Segment Start: MATERIAL FOR THE TASK

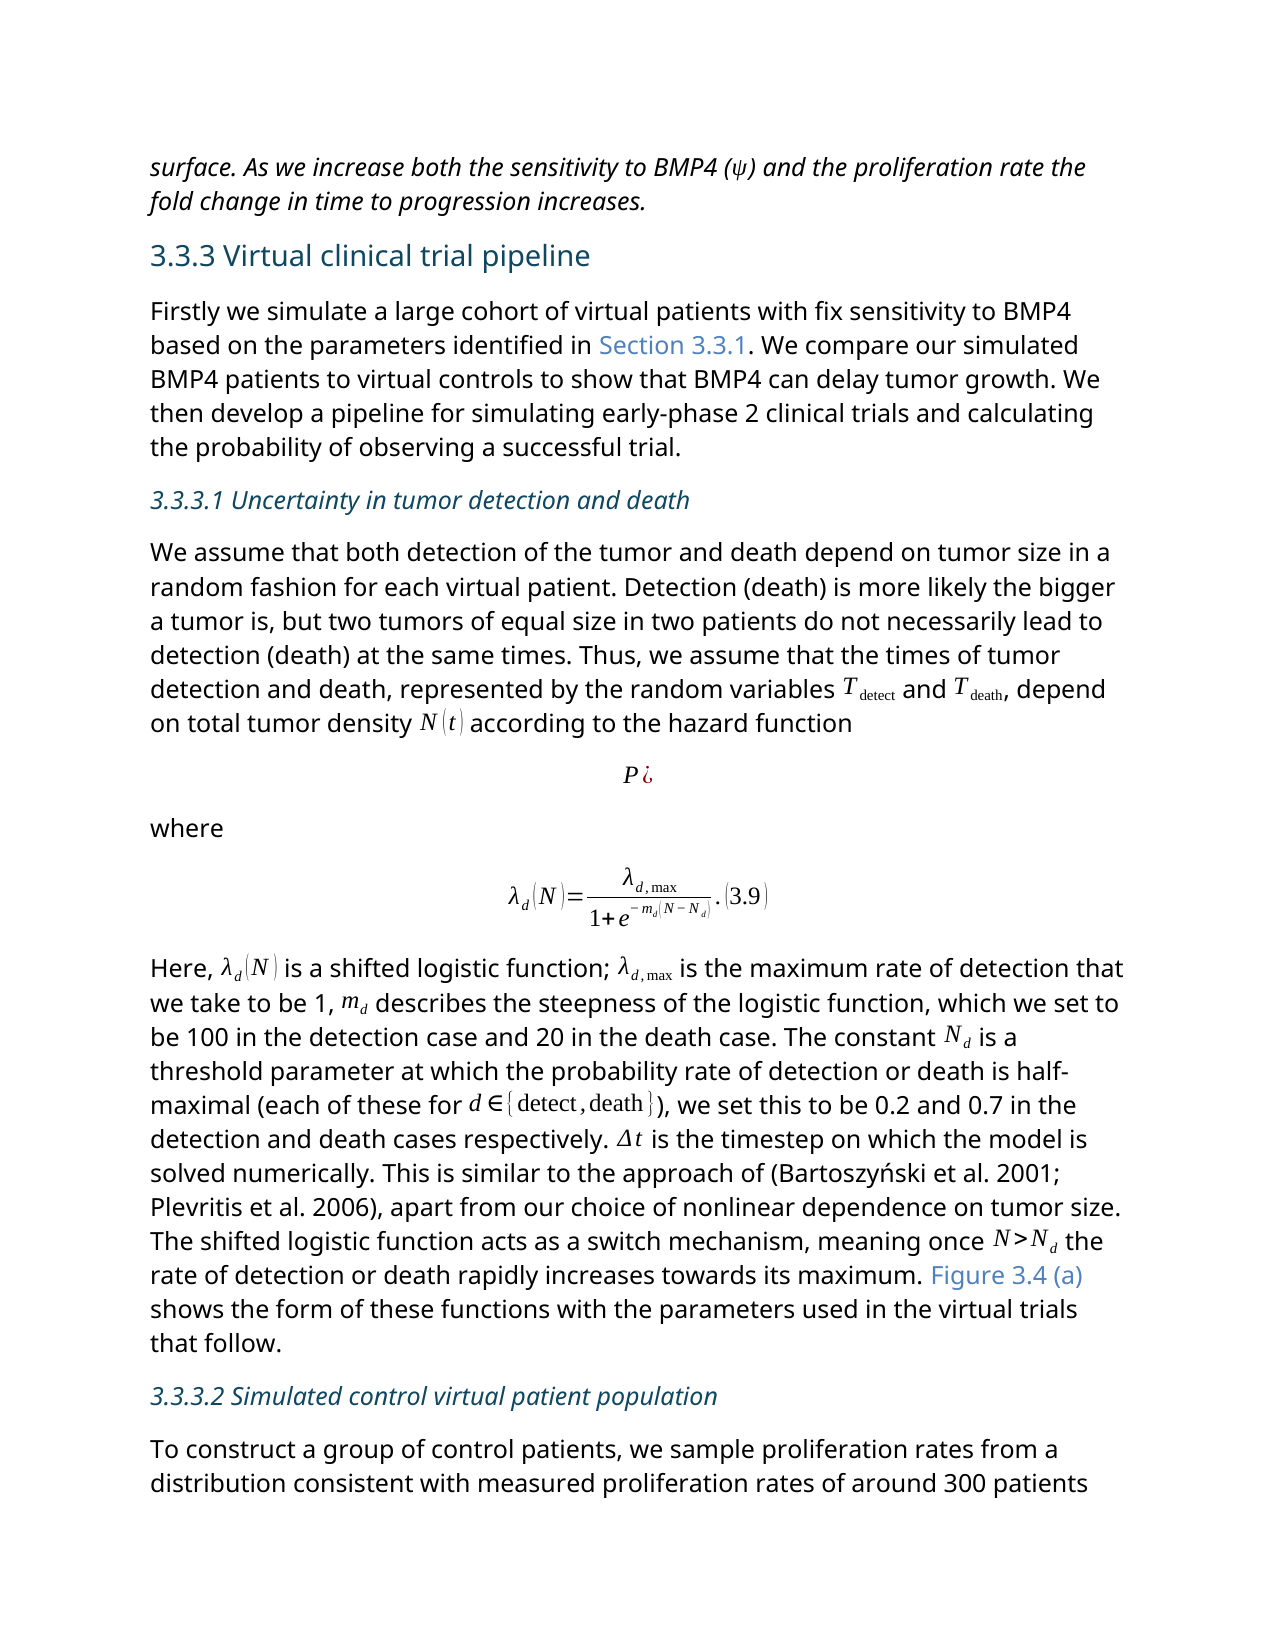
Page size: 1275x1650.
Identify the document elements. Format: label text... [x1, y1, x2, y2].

text To construct a group of control patients, we sample proliferation rates from a distribution consistent with measured proliferation rates of around 300 patients (Yang et al. 2019), from this distribution we sample 200 patients. We then simulate these patients undergoing resection and radiotherapy (standard of care); to consider the effect of BMP4 on survival we assume a constant concentration of 100ng/ml is maintained from detection until the end of radiotherapy and we consider two different sensitivities and , these values correspond with the cell lines QNS120 and GBM1a from Table 3.1. The results are shown in Figure 3.4. We see that BMP4 improves simulated survival times and that as the sensitivity to BMP4 is increased the response is more pronounced. [150, 1431, 1125, 1499]
text We assume that both detection of the tumor and death depend on tumor size in a random fashion for each virtual patient. Detection (death) is more likely the bigger a tumor is, but two tumors of equal size in two patients do not necessarily lead to detection (death) at the same times. Thus, we assume that the times of tumor detection and death, represented by the random variables and , depend on total tumor density according to the hazard function [150, 535, 1125, 739]
text Figure 3.3: Effect of BMP4 on tumor progression. (a) Example model simulations showing the total tumor density and fraction of GSCs. Red stars indicate when the tumor was detected at and the blue dot represents the start of radiotherapy (30 days later). Simulated standard of care (resection and radiotherapy) is plotted in solid lines and BMP4-AMSCs is in the dashed lines. During radiotherapy the fraction of GSCs is greatly increased as they are less sensitive than the non-GSCs. When BMP4 is added this enrichment in GSCs is reduced, delaying time for tumor regrowth. (b) Days gained surface. As we increase both the sensitivity to BMP4 () and the proliferation rate the fold change in time to progression increases. [150, 150, 1125, 218]
subtitle 3.3.3.2 Simulated control virtual patient population [150, 1379, 1125, 1413]
subtitle 3.3.3 Virtual clinical trial pipeline [150, 235, 1125, 274]
subtitle 3.3.3.1 Uncertainty in tumor detection and death [150, 482, 1125, 516]
text where [150, 811, 1125, 845]
text Here, is a shifted logistic function; is the maximum rate of detection that we take to be 1, describes the steepness of the logistic function, which we set to be 100 in the detection case and 20 in the death case. The constant is a threshold parameter at which the probability rate of detection or death is half-maximal (each of these for ), we set this to be 0.2 and 0.7 in the detection and death cases respectively. is the timestep on which the model is solved numerically. This is similar to the approach of (Bartoszyński et al. 2001; Plevritis et al. 2006), apart from our choice of nonlinear dependence on tumor size. The shifted logistic function acts as a switch mechanism, meaning once the rate of detection or death rapidly increases towards its maximum. Figure 3.4 (a) shows the form of these functions with the parameters used in the virtual trials that follow. [150, 951, 1125, 1360]
text Firstly we simulate a large cohort of virtual patients with fix sensitivity to BMP4 based on the parameters identified in Section 3.3.1. We compare our simulated BMP4 patients to virtual controls to show that BMP4 can delay tumor growth. We then develop a pipeline for simulating early-phase 2 clinical trials and calculating the probability of observing a successful trial. [150, 293, 1125, 463]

Segment End: MATERIAL FOR THE TASK

▸ **WORK INSTRUCTION**:
Check each line of the entries for the string "subtitle". Copy the lines that have it.

▸ **RESULT OF THE TASK**:
subtitle 3.3.3.2 Simulated control virtual patient population [150, 1379, 1125, 1413]
subtitle 3.3.3 Virtual clinical trial pipeline [150, 235, 1125, 274]
subtitle 3.3.3.1 Uncertainty in tumor detection and death [150, 482, 1125, 516]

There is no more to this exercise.